During his twenty-year struggle to pay the IRS, Carlin had two heart attacks which kept
him from working for periods of time, throwing him further in arrears.
"I'll shorthand this for you, I needed money in 1998. My wife died in 1997, and I
fell in love with and am in a great relationship with a terrific woman. I didn't want to
enter this new marriage with anything hanging over...I had about two years left with the
IRS. It looked like it was going to be done (repaid) by the end of 2000, but I wanted to
end it quicker, so I looked around for some income. MCI came to me, gave me full creative
control, and wanted to see me not as a pitch man, but in my own milieu, which I thought
was at least slightly less jarring for me.
"So, I cop to the fact that yes, I played, but I kind of beat them at their own game
because, all during the period I did their commercials, I was developing and performing
publicly the material on the HBO show that attacks advertising and a lot of the values
associated with it. So, I speak with a forked tongue, but I used them to help get free
from them (the IRS).
"So, in this piece I call the Big Sellout, I question, is there such a thing as
selling out, is it an absolute,or is it on a continuum? Is there a curve? Because anyone
who has a telephone, in a way has compromised with the system. Even the Unabomber, who
hated technology, used a typewriter to type his manifesto, and rode the bus system to the
post office, a government agency to mail it. You have to have some interaction with the
system, and it all involves accommodation or compromise of some kind. It's just a matter
of the degree.
"I felt as long as I was saying the things I believe and feel, expressing my values
and beliefs on stage, and wasn't compromised from doing that, that I was okay making a
deal with the devil. And they never asked me to change any of my material, which I would
have refused to do, and I got away with it."

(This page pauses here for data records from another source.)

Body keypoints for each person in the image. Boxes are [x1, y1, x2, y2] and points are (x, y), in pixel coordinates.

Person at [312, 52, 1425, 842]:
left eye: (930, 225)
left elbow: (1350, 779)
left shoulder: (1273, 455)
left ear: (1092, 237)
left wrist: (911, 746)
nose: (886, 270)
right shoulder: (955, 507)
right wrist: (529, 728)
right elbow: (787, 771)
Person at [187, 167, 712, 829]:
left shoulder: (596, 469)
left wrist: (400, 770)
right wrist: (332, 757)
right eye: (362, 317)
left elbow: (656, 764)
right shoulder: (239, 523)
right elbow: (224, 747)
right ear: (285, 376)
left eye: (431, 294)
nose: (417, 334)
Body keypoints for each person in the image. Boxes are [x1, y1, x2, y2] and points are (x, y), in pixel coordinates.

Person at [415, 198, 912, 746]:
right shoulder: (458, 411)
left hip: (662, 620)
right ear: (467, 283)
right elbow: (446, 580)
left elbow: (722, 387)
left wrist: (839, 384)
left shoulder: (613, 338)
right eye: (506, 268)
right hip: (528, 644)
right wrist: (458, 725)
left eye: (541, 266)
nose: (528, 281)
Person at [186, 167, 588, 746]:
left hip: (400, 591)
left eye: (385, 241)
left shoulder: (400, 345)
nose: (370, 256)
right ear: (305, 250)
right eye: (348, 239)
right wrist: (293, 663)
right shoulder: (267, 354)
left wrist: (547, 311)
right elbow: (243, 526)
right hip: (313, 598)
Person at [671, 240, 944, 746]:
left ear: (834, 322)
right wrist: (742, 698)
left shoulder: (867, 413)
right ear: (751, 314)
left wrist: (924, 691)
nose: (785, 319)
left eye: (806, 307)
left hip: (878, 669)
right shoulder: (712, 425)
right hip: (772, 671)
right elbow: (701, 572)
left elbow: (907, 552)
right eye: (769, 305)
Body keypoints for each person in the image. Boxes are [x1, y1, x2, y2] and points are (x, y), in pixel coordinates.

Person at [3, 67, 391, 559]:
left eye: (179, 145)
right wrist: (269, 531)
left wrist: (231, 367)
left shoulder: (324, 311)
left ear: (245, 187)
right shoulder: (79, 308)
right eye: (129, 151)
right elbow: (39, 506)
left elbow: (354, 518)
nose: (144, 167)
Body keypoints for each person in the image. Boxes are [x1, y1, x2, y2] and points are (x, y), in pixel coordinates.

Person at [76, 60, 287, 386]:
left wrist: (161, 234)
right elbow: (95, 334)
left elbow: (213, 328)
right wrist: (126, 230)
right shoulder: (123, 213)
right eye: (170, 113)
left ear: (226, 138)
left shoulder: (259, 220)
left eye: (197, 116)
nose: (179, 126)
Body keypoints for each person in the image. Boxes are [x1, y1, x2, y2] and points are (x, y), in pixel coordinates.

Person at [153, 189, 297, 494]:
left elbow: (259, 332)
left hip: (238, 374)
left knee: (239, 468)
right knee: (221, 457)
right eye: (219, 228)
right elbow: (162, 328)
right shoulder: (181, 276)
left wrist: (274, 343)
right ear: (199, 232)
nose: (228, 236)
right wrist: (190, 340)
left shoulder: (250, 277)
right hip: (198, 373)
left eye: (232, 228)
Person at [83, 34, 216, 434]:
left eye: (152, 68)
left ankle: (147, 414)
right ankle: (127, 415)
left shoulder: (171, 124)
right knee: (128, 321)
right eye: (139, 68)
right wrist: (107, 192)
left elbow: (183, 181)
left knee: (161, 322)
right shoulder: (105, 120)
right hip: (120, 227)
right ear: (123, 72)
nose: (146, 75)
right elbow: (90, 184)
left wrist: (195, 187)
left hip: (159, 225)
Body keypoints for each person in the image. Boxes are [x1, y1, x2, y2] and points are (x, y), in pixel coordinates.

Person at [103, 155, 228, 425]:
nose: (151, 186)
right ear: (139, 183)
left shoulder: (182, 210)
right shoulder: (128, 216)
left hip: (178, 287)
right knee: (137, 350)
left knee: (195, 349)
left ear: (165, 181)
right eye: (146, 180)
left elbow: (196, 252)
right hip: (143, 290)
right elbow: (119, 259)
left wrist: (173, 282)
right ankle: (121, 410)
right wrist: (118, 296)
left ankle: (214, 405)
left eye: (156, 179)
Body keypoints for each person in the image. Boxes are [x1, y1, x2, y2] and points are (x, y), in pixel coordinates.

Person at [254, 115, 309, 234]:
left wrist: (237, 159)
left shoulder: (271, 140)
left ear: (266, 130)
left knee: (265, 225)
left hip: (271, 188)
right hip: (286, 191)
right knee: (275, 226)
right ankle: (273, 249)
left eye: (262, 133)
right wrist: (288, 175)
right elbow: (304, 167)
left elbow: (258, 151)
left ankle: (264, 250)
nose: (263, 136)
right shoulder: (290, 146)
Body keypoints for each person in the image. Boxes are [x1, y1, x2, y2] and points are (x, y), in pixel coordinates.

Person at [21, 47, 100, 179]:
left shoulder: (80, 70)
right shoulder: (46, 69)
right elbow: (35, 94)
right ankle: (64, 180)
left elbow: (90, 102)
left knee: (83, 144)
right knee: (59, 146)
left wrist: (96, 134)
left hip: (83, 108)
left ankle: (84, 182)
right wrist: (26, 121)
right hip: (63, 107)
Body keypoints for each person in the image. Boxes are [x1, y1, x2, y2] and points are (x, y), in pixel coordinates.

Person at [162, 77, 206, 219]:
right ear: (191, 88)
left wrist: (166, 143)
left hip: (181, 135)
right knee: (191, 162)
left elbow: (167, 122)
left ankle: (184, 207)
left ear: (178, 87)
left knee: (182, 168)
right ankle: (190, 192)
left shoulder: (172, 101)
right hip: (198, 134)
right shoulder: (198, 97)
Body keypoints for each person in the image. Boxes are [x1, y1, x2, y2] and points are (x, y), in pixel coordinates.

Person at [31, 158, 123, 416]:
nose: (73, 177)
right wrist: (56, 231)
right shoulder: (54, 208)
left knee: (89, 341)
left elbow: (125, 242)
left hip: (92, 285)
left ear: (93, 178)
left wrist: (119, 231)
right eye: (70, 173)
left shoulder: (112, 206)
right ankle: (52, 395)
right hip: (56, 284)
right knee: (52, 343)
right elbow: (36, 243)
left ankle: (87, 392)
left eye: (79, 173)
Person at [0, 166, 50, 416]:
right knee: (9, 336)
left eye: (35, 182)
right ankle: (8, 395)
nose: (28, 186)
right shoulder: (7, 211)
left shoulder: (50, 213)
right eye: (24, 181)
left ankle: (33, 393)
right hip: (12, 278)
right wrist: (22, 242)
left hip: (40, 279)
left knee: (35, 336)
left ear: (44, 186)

Carlin's wife of thirty-six years, Brenda, died of cancer in 1997, and while the comedian
doesn't believe her death has impacted his comic perceptions of the world, he acknowledges
that if it has affected his personal outlook, it is in ways undetectable to him.
"I think it just solidifies the knowledge we all have, the sense that life is just a
series of events, some of which we can control, some of which we can't, and that the best
thing you can do for yourself is learn how to be flexible, adaptable, and resilient, to
ride and roll. Affect the flow when you can and accept it when you can't. It just gives me
a greater confidence in my own philosophy which has always been to go with the flow, but
swim against it whenever the need arises."
Swimming against the tide is what Carlin does best, causing us all to re-evaluate our
sacred cows. Let's hope he never stops.